START Data to examine

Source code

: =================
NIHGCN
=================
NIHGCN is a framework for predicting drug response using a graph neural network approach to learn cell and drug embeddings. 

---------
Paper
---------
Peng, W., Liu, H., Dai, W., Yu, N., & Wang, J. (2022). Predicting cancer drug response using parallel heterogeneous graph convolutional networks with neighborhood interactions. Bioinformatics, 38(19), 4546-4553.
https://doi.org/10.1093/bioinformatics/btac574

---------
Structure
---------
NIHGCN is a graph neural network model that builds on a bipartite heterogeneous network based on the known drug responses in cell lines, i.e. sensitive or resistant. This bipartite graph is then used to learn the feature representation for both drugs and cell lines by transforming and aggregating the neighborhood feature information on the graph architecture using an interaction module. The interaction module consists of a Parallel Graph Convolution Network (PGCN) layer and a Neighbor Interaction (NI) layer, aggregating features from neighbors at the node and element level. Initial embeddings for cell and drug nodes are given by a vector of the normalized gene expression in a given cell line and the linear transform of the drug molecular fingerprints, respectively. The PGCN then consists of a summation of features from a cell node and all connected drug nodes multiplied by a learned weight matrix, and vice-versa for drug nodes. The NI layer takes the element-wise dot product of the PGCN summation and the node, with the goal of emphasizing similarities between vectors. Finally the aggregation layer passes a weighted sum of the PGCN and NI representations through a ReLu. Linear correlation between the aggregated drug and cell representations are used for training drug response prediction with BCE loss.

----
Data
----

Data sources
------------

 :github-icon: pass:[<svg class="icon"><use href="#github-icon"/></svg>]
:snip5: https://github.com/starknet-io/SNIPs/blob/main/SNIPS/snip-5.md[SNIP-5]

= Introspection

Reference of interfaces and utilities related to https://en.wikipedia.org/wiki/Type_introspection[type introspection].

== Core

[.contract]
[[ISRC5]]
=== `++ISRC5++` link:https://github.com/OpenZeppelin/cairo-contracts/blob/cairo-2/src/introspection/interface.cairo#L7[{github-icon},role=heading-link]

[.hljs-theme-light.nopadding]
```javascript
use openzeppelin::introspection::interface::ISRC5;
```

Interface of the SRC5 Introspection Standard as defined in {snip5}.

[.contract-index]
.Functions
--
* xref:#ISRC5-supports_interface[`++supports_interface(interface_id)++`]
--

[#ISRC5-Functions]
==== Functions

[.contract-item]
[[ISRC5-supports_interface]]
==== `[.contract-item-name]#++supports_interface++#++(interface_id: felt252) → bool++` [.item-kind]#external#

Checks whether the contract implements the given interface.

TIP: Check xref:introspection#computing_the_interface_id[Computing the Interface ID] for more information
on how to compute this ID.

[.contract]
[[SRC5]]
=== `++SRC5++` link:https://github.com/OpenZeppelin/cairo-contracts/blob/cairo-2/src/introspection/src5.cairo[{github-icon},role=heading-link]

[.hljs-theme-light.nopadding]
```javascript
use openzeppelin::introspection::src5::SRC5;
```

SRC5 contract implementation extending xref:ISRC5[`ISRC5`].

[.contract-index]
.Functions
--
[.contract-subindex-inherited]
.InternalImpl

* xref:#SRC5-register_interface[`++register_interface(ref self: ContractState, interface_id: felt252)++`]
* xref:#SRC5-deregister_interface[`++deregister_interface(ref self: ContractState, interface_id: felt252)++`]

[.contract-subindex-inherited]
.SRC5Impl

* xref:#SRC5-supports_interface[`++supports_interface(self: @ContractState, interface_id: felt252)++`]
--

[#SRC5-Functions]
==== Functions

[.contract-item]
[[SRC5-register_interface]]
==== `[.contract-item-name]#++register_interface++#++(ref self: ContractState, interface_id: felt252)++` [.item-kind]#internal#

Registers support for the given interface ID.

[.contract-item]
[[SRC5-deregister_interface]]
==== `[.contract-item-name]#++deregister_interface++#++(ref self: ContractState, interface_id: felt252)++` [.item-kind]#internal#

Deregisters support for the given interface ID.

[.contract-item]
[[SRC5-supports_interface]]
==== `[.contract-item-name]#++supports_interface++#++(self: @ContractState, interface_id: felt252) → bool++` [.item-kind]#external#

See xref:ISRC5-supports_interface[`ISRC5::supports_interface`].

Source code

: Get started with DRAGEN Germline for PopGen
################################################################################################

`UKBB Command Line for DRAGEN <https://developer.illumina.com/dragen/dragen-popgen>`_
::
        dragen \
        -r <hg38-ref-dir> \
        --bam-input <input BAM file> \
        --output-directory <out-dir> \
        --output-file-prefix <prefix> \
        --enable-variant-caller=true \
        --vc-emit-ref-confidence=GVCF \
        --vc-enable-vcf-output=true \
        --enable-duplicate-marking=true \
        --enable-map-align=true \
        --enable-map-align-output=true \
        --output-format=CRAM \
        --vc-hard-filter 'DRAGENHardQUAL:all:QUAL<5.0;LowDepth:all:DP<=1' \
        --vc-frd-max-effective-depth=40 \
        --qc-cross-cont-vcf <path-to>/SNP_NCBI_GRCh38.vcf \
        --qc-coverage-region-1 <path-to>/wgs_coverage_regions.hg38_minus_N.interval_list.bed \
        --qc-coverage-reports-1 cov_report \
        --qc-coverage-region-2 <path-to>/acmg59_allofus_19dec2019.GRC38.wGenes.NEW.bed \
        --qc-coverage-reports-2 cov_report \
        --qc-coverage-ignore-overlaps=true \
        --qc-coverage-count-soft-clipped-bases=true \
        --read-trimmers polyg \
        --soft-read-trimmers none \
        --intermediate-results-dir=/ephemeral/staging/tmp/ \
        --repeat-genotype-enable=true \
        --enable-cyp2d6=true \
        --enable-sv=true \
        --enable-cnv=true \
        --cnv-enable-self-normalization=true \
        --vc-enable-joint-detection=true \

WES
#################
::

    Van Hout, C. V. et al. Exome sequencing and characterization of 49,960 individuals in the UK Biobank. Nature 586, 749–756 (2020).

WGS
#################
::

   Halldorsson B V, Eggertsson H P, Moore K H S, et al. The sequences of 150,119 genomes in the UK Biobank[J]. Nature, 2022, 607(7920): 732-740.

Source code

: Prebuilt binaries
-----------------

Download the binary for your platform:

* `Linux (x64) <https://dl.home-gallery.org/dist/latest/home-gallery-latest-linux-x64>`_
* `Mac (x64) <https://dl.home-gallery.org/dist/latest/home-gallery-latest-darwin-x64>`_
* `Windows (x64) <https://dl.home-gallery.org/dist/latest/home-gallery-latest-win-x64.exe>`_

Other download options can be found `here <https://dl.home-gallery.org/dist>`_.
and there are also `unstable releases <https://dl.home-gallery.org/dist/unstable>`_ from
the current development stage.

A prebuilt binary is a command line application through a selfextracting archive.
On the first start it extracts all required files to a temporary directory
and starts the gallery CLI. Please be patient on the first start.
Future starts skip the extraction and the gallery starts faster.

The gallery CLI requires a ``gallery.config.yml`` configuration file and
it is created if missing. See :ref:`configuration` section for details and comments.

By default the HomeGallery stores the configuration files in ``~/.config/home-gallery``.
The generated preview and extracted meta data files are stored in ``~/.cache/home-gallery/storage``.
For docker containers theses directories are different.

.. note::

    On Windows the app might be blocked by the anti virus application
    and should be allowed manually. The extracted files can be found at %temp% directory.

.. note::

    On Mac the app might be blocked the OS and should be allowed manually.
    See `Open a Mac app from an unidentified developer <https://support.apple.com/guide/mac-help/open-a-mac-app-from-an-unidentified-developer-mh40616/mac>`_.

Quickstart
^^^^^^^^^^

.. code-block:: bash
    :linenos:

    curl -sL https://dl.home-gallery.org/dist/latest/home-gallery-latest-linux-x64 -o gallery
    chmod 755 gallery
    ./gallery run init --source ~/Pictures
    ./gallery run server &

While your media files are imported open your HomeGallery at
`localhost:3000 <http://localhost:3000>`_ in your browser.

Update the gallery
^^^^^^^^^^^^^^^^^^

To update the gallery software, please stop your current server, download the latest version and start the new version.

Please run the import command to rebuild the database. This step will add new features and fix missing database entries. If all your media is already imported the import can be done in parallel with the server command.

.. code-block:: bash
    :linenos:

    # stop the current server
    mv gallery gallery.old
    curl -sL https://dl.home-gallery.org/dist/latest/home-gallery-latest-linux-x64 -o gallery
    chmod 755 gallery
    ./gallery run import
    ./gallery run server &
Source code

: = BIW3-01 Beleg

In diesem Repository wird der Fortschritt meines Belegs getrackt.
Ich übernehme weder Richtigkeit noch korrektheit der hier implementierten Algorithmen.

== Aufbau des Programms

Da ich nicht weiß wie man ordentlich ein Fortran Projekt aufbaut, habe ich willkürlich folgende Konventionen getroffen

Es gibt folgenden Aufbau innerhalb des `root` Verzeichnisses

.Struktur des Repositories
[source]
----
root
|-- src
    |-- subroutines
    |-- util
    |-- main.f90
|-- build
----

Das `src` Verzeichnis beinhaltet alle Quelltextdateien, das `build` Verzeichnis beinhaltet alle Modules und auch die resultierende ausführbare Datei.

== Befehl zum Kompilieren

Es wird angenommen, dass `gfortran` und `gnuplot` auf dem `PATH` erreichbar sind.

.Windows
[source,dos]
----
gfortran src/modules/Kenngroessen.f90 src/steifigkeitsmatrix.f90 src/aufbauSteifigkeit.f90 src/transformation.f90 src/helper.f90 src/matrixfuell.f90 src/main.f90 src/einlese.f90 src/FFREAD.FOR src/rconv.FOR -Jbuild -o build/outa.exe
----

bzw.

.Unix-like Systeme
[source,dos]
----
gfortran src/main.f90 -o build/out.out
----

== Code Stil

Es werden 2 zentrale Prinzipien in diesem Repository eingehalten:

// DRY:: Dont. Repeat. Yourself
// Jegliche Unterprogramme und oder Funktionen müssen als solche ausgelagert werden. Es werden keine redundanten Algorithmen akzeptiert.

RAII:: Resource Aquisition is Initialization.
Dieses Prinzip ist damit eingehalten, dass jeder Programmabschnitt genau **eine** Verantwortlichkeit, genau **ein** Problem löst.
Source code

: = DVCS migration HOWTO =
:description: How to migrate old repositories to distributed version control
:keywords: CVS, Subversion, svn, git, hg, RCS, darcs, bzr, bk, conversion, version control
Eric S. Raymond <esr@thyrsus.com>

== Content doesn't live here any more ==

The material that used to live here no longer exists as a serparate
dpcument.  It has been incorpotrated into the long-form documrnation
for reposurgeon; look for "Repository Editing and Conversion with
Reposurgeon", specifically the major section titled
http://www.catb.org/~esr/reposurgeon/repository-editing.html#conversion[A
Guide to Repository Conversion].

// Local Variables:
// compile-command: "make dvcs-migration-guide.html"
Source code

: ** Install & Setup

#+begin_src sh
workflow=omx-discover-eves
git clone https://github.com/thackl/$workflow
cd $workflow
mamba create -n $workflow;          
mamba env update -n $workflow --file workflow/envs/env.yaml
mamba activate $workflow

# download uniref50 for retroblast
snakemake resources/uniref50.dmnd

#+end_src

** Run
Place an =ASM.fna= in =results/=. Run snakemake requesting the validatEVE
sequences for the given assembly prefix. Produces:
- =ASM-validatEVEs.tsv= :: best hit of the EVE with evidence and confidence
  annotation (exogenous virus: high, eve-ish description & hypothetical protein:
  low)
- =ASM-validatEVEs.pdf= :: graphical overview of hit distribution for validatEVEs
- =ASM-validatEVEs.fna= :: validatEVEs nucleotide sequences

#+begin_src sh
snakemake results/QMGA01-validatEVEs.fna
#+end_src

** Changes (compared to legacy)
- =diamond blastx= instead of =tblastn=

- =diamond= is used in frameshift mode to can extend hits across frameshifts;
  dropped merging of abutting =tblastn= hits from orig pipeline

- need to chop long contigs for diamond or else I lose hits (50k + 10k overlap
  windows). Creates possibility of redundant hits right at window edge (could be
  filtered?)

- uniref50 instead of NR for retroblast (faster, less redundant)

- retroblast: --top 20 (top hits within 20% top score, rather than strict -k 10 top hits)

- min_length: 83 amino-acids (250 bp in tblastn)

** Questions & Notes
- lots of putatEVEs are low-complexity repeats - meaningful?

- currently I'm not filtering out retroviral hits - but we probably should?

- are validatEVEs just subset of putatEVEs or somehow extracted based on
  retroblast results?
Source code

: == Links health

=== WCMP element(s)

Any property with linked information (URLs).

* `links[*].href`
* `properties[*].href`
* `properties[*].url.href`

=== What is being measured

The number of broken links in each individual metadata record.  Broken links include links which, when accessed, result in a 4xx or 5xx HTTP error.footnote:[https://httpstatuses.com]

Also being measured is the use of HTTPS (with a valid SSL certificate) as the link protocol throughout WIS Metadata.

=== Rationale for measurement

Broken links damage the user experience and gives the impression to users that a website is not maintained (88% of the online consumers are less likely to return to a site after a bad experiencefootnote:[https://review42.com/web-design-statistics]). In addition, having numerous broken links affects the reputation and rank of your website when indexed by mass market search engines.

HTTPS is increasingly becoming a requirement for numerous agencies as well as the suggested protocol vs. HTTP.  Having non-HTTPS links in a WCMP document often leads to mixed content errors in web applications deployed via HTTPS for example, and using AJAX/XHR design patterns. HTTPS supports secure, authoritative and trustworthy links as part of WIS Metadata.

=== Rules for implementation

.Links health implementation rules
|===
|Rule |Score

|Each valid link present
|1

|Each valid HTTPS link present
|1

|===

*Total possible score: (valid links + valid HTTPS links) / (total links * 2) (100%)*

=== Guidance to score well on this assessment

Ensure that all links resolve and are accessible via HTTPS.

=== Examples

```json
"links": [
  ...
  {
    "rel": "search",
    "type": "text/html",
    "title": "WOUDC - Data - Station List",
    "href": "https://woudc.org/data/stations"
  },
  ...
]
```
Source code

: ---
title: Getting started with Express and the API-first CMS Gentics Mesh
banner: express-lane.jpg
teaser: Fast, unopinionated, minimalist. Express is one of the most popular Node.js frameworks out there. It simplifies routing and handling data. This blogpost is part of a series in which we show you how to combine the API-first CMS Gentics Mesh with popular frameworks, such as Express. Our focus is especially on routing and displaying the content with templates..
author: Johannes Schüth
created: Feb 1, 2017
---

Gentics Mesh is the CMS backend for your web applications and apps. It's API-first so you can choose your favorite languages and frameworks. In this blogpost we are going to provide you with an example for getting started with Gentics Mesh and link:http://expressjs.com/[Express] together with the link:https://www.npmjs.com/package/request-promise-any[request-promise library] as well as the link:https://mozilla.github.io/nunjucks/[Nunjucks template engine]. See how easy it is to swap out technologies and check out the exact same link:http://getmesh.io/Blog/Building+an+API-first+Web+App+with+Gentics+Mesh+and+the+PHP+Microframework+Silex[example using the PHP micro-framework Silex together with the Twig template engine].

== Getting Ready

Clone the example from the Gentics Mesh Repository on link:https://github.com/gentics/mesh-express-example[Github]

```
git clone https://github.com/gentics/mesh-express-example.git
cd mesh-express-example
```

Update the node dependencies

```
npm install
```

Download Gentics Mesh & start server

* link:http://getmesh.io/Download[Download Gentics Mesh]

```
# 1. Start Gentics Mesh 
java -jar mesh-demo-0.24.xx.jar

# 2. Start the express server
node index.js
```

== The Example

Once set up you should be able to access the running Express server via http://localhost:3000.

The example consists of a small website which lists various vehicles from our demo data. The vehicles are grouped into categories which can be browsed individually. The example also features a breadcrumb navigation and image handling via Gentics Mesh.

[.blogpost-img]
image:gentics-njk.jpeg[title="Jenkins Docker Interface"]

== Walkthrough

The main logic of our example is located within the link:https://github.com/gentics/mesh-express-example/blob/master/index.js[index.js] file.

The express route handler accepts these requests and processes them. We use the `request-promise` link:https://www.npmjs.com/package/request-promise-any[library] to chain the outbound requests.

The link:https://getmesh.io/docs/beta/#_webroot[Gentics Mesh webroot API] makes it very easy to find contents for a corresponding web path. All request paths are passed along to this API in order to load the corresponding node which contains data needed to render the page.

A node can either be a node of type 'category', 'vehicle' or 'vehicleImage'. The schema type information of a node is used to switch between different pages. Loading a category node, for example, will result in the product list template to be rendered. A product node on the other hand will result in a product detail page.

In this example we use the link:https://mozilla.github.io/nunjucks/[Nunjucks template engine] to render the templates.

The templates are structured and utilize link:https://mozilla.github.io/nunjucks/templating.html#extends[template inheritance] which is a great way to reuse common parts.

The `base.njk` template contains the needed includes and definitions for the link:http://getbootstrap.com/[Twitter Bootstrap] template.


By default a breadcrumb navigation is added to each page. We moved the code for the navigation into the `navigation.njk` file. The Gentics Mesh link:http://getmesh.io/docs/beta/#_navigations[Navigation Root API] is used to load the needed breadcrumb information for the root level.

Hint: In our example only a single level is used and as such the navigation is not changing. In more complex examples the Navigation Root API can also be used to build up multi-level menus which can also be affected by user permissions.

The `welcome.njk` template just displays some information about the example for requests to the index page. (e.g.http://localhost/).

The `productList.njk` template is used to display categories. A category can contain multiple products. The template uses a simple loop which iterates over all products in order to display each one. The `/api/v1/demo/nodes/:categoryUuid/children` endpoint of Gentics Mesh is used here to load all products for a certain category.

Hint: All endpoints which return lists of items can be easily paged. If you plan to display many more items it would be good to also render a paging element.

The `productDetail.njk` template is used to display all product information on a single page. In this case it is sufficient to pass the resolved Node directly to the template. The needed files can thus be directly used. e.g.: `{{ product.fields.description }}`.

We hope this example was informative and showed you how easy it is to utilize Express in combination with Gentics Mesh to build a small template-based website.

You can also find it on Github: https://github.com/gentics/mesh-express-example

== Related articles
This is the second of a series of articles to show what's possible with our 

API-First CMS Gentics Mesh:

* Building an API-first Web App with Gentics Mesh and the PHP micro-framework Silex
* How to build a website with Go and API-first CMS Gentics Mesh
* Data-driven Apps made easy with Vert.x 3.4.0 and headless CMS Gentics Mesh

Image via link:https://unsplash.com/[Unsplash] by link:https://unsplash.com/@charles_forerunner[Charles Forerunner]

END Data to examine

* [Exercise objective]:
Among the preceding records, how many lines include the word "consists"? Reply with the number only.

* [Response area]:
2